Monday, March 12, 2012

I'm a little teapot

I have been looking for the perfect teapot for years. Years. And just a few months ago, I found it - well, her. She was sitting on a corner table at the back of a newly-discovered antique store, and she commanded my full attention.
It's difficult to say what is so special about this perfect little teapot. Perhaps I just know deep down that if I were a teapot, I would be this little teapot. Maybe I saw her in a dream, or met one of her matching cups and saucers at an antique shop in my past. One thing I do know is that she spoke to me, and one should always buy, if one is able, the items that speak to one's soul.
This little teapot is named Angela for a cat-loving friend of mine who, when I think of her, always makes me want to curl up with my kitty and a cup of tea. My teapot does much the same thing, and it doesn't hurt that she has quite recently been clothed with a tea cozy of delicate design and delightful colors, making her all the more inviting. Many thanks to my wonderful Oma for the gift!
Another recent acquisition was this fanciful embroidered table runner, found for a few cents at an estate sale. Birdie and I have decided she needs a bosom, so I think I will attempt something innocently come-hitherish using my library embroidery books soon. I love her shoes, and I can only dream of bloomers with flounces like that!
Here are a few details of my lovely embroidered belle.
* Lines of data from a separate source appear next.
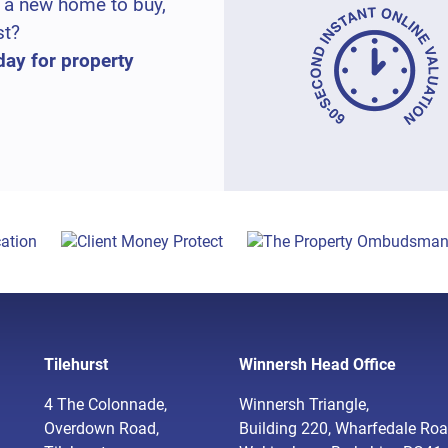
 a new home to buy,
st?
day for property
Tilehurst
Winnersh Head Office
4 The Colonnade,
Winnersh Triangle,
Overdown Road,
Building 220, Wharfedale Roa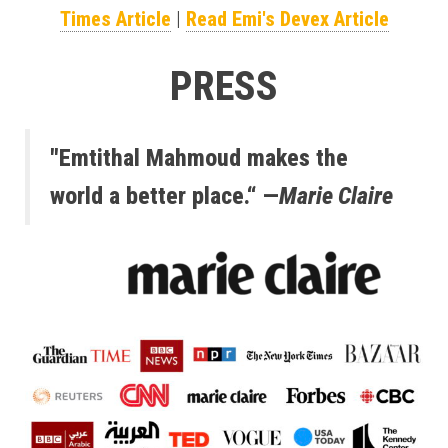
Times Article
|
Read Emi's Devex Article
PRESS
"Emtithal Mahmoud makes the
world a better place.“ —
Marie Claire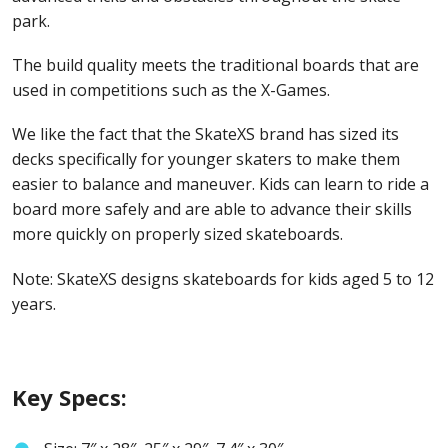
park.
The build quality meets the traditional boards that are
used in competitions such as the X-Games.
We like the fact that the SkateXS brand has sized its
decks specifically for younger skaters to make them
easier to balance and maneuver. Kids can learn to ride a
board more safely and are able to advance their skills
more quickly on properly sized skateboards.
Note: SkateXS designs skateboards for kids aged 5 to 12
years.
Key Specs: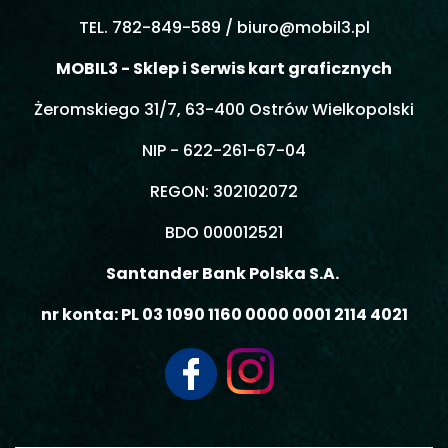
TEL. 782-849-589 /
biuro@mobil3.pl
MOBIL3 - Sklep i Serwis kart graficznych
Żeromskiego 31/7, 63-400 Ostrów Wielkopolski
NIP - 622-261-67-04
REGON: 302102072
BDO 000012521
Santander Bank Polska S.A.
nr konta: PL 03 1090 1160 0000 0001 2114 4021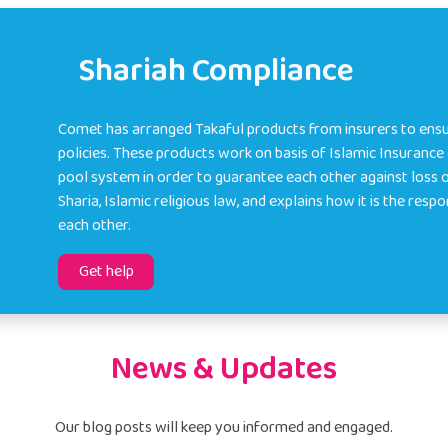
Shariah Compliance
Comet has arranged Takaful products from insurers to ensu
policies. These products work on basis of Islamic Insuranc
pool system in order to guarantee each other against loss 
Sharia, Islamic religious law, and explains how it is the resp
each other.
Get help
News & Updates
Our blog posts will keep you informed and engaged.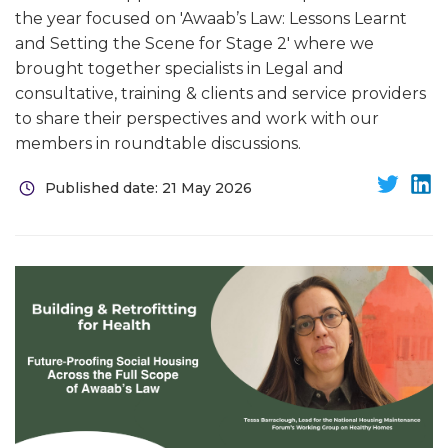
the year focused on 'Awaab’s Law: Lessons Learnt
and Setting the Scene for Stage 2' where we
brought together specialists in Legal and
consultative, training & clients and service providers
to share their perspectives and work with our
members in roundtable discussions.
Published date: 21 May 2026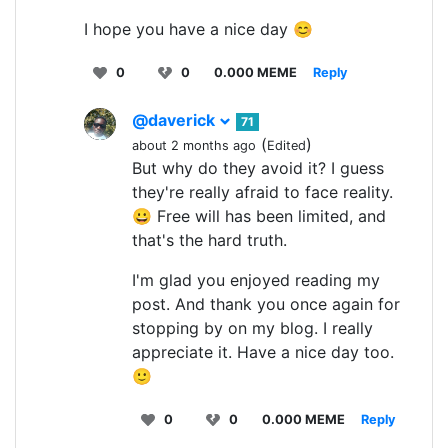
I hope you have a nice day 😊
0
0
0.000 MEME
Reply
@daverick
71
(
)
about 2 months ago
Edited
But why do they avoid it? I guess
they're really afraid to face reality.
😀 Free will has been limited, and
that's the hard truth.
I'm glad you enjoyed reading my
post. And thank you once again for
stopping by on my blog. I really
appreciate it. Have a nice day too.
🙂
0
0
0.000 MEME
Reply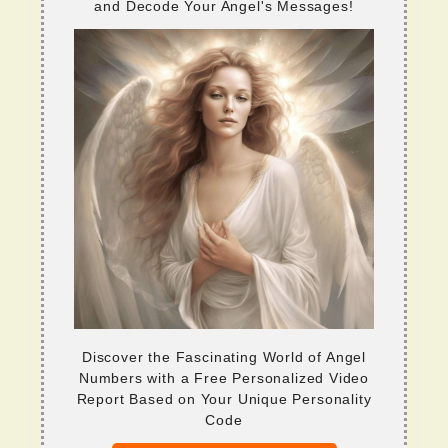
and Decode Your Angel's Messages!
Discover the Fascinating World of Angel
Numbers with a Free Personalized Video
Report Based on Your Unique Personality
Code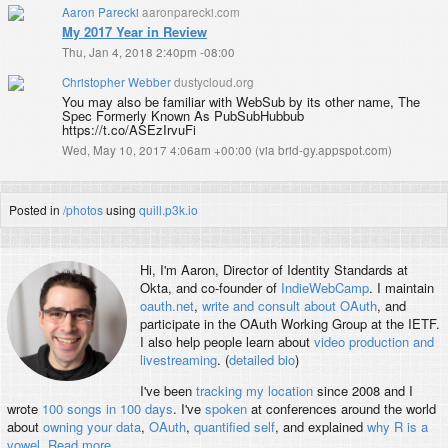
Aaron Parecki
aaronparecki.com
My 2017 Year in Review
Thu, Jan 4, 2018 2:40pm -08:00
Christopher Webber
dustycloud.org
You may also be familiar with WebSub by its other name, The
Spec Formerly Known As PubSubHubbub
https://t.co/ASEzIrvuFi
Wed, May 10, 2017 4:06am +00:00
(
via brid-gy.appspot.com
)
Posted in
/photos
using
quill.p3k.io
Hi, I'm
Aaron
, Director of Identity Standards at
Okta, and co-founder of
IndieWebCamp
. I maintain
oauth.net
,
write and consult about OAuth
, and
participate in the OAuth Working Group at the IETF.
I also help people learn about
video production and
livestreaming
. (
detailed bio
)
I've been
tracking my location
since 2008 and I
wrote
100 songs in 100 days
. I've
spoken
at conferences around the world
about
owning your data
,
OAuth
,
quantified self
, and explained
why R is a
vowel
.
Read more
.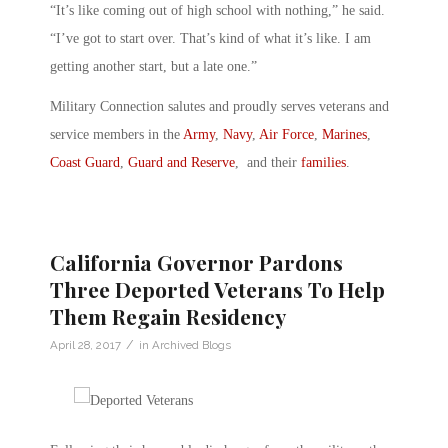
“It’s like coming out of high school with nothing,” he said.
“I’ve got to start over. That’s kind of what it’s like. I am
getting another start, but a late one.”
Military Connection salutes and proudly serves veterans and
service members in the
Army
,
Navy
,
Air Force
,
Marines
,
Coast Guard
,
Guard and Reserve
, and their
families
.
California Governor Pardons
Three Deported Veterans To Help
Them Regain Residency
/
April 28, 2017
in
Archived Blogs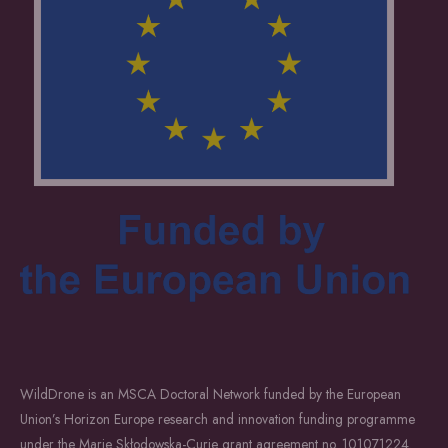
WildDrone is an MSCA Doctoral Network funded by the European
Union’s Horizon Europe research and innovation funding programme
under the Marie Skłodowska-Curie grant agreement no. 101071224.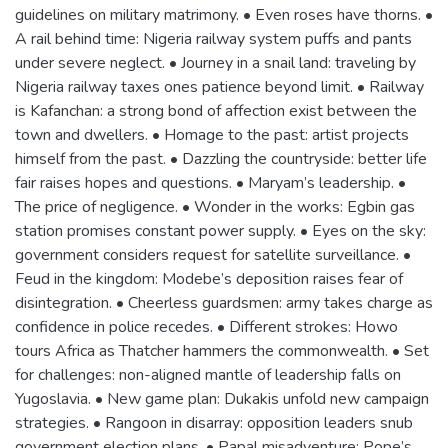
guidelines on military matrimony. • Even roses have thorns. •
A rail behind time: Nigeria railway system puffs and pants
under severe neglect. • Journey in a snail land: traveling by
Nigeria railway taxes ones patience beyond limit. • Railway
is Kafanchan: a strong bond of affection exist between the
town and dwellers. • Homage to the past: artist projects
himself from the past. • Dazzling the countryside: better life
fair raises hopes and questions. • Maryam’s leadership. •
The price of negligence. • Wonder in the works: Egbin gas
station promises constant power supply. • Eyes on the sky:
government considers request for satellite surveillance. •
Feud in the kingdom: Modebe’s deposition raises fear of
disintegration. • Cheerless guardsmen: army takes charge as
confidence in police recedes. • Different strokes: Howo
tours Africa as Thatcher hammers the commonwealth. • Set
for challenges: non-aligned mantle of leadership falls on
Yugoslavia. • New game plan: Dukakis unfold new campaign
strategies. • Rangoon in disarray: opposition leaders snub
government election plans. • Papal misadventure: Pope’s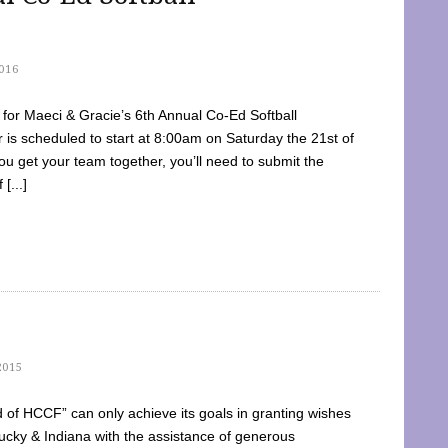
016
dy for Maeci & Gracie’s 6th Annual Co-Ed Softball
is scheduled to start at 8:00am on Saturday the 21st of
u get your team together, you’ll need to submit the
[...]
2015
of HCCF” can only achieve its goals in granting wishes
cky & Indiana with the assistance of generous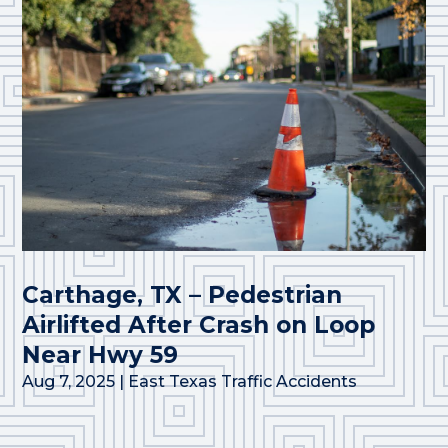
Carthage, TX – Pedestrian
Airlifted After Crash on Loop
Near Hwy 59
Aug 7, 2025
|
East Texas Traffic Accidents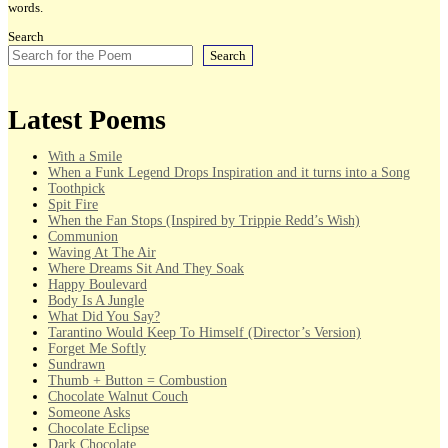
words.
Search
Search
Latest Poems
With a Smile
When a Funk Legend Drops Inspiration and it turns into a Song
Toothpick
Spit Fire
When the Fan Stops (Inspired by Trippie Redd’s Wish)
Communion
Waving At The Air
Where Dreams Sit And They Soak
Happy Boulevard
Body Is A Jungle
What Did You Say?
Tarantino Would Keep To Himself (Director’s Version)
Forget Me Softly
Sundrawn
Thumb + Button = Combustion
Chocolate Walnut Couch
Someone Asks
Chocolate Eclipse
Dark Chocolate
Enjoy!

Sunday, March 4, 2012

Antique expo excursion

After a few weeks of quietude from blogging (in which I moved forward on the novel, discovered an exciting new hobby in quilting, and acquired a surprise sewing machine), I have been revitalized by an escapade to Portland's Expo Center and a day spent with my favorite vintage blogger, Solanah of Vixen Vintage

Solanah, I was pleased to find, is wonderfully approachable and thrillingly knowledgeable when it comes to vintage clothing. I learned so much from her as we cavorted in heels for hours through the Expo, and was delighted to find a friend as well as a kindred spirit. 

We met quite a few people who also embodied the vintage spirit with fantastic vintagewear and hattery, including Janey of Atomic Redhead. My favorite, I must admit, was the muscle-bound, mustachioed man in the striped shirt! 

Enjoy these photos of the day's escapade! Soon to follow will be my own unique finds and ways to use them.